=== Begin Enclosure ===

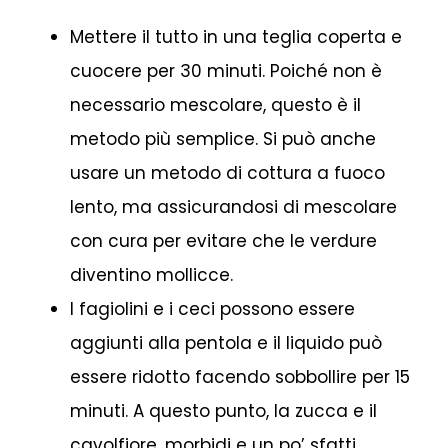
Mettere il tutto in una teglia coperta e
cuocere per 30 minuti. Poiché non è
necessario mescolare, questo è il
metodo più semplice. Si può anche
usare un metodo di cottura a fuoco
lento, ma assicurandosi di mescolare
con cura per evitare che le verdure
diventino mollicce.
I fagiolini e i ceci possono essere
aggiunti alla pentola e il liquido può
essere ridotto facendo sobbollire per 15
minuti. A questo punto, la zucca e il
cavolfiore, morbidi e un po’ sfatti,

=== End Enclosure ===

Goal of the exercise:
Count every line in the entries above where the word "questo" appears; respond with the number alone.

Problem solution:
2